- Selected extract:
━━━━━━━━━━━━━━━━━━━━━━━━━━━━━━

In this research, 70% and 30% of the flood locations were used for calibration and validation and performance evaluation of the models, respectively. Then, using the receiver operating characteristics (ROC) curve, the accuracy of the flood susceptibility map was determined (Pourghasemi et al. 2012). The area under the ROC curve represents the predicted value of the system by describing its ability to accurately estimate events (flood occurrence) and non-occurrence of the event (absence of flood). Using the ROC curve, the accuracy of the model was estimated quantitatively. The most ideal model is the model with the highest the area under the curve (AUC) and AUC values vary from − 1 to 0.5. If the model cannot estimate the flood event better than the probable viewpoint, that is, AUC is less than 0.5, and then the model used does not have usability for prediction. AUC and the estimation are classified as 0.5–0.6 weak, 0.6–0.7 moderate, 0.7–0.8 good, 0.8–0.9 very good, and 0.9–1 excellent (Rahmati et al. 2015).

Results and discussion

The present research aims to provide a FSM map using three models, namely FR, ANFIS, and RF models and to compare their performance together.

Effective flood factors

Slope angle

A digital elevation model (DEM) by 30-m spatial resolution in Arc/GIS environment was used to prepare the slope map of the study area. As can be seen from the Fig. 5, the slope map was divided into five classes by quantile classification method (Tehrany et al. 2015). As shown in Table 1, class 2.36–6.21 degrees has the highest FR, subsequently has the highest value (1.55), which has the most effectiveness on flooding, and class of 76.01–20.72 degrees has the lowest FR (0.53).

Table 1 The frequency ratio of previous flood events and flood-risk parameters

Full size table

Aspect

The aspect due to evapotranspiration and precipitation direction has a great influence on hydrological processes and, as a result, affects weathering and vegetation processes, especially in arid areas (Sidle and Ochiai 2006). The aspect map was prepared in 9 classes of north, northeast, east, southeast, south, southwest, west, northwest, and flat directions (Fig. 5) (Rahmati et al. 2016b). As shown in Table 1, the southeastern direction with a FR of 1.53 has the most effect on flooding and southwest direction with a FR of 0.6 has the least effect on flood.

Plan curvature

The surface curvature (plan curvature) map can be used to describe the divergence and convergence of flows in the basins, trenches, and drainage network (Naghibi and Pourghasemi 2015). The surface curvature map was prepared based on Fig. 5 in three classes including, convex, flat, and concave (Rahmati et al. 2016b). The study of the surface curvature map indicated that flat surfaces with a FR of 1.14 has the greatest effect on flood; in contrast, convex and concave slopes with a FR of 0.91 have the same effect on flood (Table 1).

━━━━━━━━━━━━━━━━━━━━━━━━━━━━━━

- Stored data:

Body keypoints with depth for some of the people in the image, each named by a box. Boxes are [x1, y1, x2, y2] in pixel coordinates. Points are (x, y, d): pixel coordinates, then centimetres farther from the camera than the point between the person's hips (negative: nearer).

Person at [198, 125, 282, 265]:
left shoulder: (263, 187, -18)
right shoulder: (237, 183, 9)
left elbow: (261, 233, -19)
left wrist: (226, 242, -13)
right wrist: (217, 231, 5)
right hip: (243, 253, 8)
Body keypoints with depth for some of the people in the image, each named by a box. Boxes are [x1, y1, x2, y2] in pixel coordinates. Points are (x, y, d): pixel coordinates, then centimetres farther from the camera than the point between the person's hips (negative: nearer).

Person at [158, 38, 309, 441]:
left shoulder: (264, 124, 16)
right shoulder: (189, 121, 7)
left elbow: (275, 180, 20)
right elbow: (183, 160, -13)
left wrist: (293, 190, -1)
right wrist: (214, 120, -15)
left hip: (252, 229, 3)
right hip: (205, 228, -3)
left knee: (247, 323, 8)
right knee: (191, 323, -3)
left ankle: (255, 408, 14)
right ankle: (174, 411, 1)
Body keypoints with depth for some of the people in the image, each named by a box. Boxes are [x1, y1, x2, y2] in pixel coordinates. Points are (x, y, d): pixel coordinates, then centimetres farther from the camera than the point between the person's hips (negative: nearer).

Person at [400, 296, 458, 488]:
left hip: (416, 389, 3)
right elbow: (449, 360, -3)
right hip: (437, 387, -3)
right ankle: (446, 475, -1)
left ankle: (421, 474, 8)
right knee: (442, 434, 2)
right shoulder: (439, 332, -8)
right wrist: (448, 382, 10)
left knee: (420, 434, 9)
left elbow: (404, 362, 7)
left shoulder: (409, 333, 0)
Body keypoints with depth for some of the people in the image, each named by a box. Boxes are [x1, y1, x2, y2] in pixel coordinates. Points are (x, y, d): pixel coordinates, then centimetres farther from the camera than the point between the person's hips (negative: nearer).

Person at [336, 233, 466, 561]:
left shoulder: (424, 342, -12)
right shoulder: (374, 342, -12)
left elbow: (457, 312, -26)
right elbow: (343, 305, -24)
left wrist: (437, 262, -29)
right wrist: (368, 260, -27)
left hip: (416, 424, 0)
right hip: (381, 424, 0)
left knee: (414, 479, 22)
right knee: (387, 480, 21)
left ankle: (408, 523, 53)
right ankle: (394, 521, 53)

━━━━━━━━━━━━━━━━━━━━━━━━━━━━━━

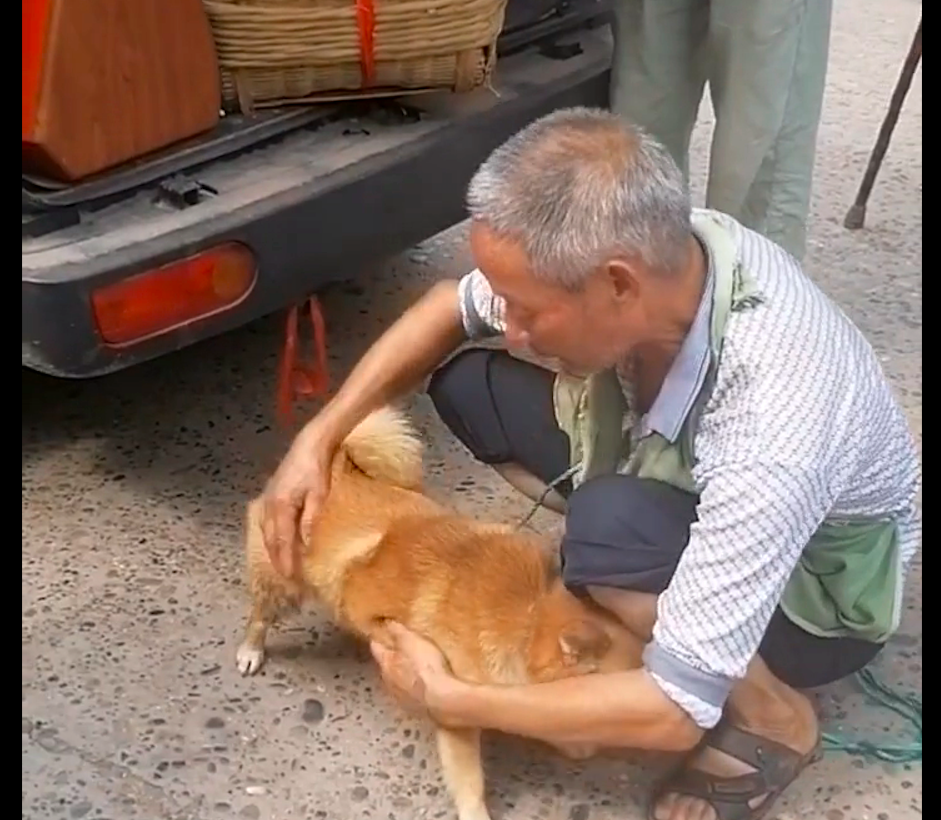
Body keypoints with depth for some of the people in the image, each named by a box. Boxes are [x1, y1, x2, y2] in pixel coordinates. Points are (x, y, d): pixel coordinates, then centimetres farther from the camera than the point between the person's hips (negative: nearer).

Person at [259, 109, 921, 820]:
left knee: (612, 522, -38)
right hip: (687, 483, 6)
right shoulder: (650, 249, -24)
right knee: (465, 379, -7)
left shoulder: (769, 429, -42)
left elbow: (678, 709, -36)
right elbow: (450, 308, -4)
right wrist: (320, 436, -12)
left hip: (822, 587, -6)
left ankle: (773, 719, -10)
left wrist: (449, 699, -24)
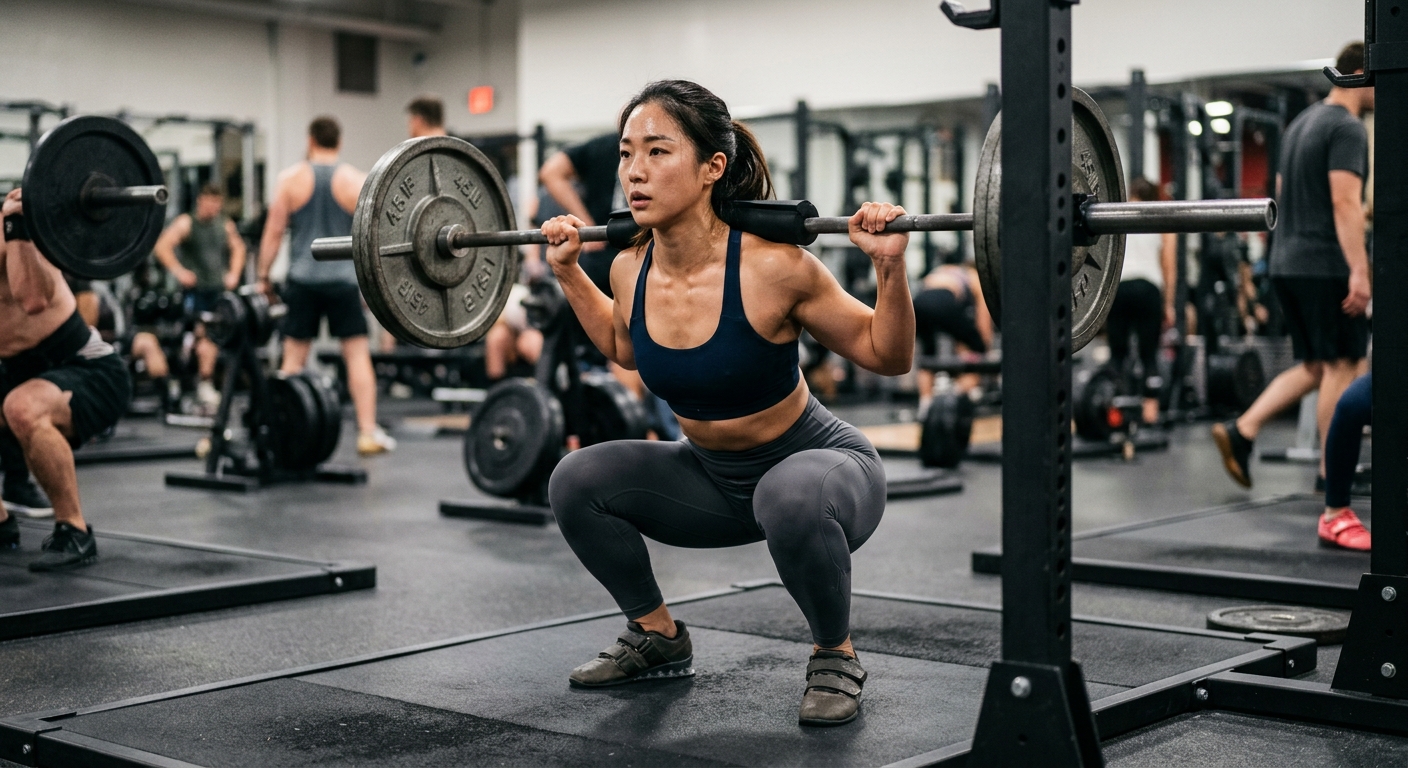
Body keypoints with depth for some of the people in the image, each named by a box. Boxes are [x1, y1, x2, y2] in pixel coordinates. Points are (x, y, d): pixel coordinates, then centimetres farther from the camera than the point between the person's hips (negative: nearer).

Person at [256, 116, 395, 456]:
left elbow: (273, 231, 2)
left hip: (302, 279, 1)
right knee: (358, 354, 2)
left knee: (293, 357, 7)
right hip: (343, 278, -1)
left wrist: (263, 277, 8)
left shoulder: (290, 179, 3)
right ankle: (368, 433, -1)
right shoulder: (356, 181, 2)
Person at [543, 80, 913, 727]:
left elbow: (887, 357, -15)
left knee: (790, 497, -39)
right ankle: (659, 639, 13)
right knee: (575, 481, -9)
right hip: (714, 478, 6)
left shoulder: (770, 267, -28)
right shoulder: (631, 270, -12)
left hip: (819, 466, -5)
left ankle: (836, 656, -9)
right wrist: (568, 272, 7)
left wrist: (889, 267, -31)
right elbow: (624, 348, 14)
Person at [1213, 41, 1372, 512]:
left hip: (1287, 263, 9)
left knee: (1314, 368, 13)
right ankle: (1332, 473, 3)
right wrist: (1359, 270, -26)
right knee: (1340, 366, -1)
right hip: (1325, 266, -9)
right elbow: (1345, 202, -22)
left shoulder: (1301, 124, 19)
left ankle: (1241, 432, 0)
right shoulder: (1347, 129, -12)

━━━━━━━━━━━━━━━━━━━━━━━━━━━━━━

- What you are asked to do: Quote verbatim the stretch of the flood susceptibility excerpt from "The aspect due" through "effect on flood.". The data shown above are not required for this work.

- Worked solution:
The aspect due to evapotranspiration and precipitation direction has a great influence on hydrological processes and, as a result, affects weathering and vegetation processes, especially in arid areas (Sidle and Ochiai 2006). The aspect map was prepared in 9 classes of north, northeast, east, southeast, south, southwest, west, northwest, and flat directions (Fig. 5) (Rahmati et al. 2016b). As shown in Table 1, the southeastern direction with a FR of 1.53 has the most effect on flooding and southwest direction with a FR of 0.6 has the least effect on flood.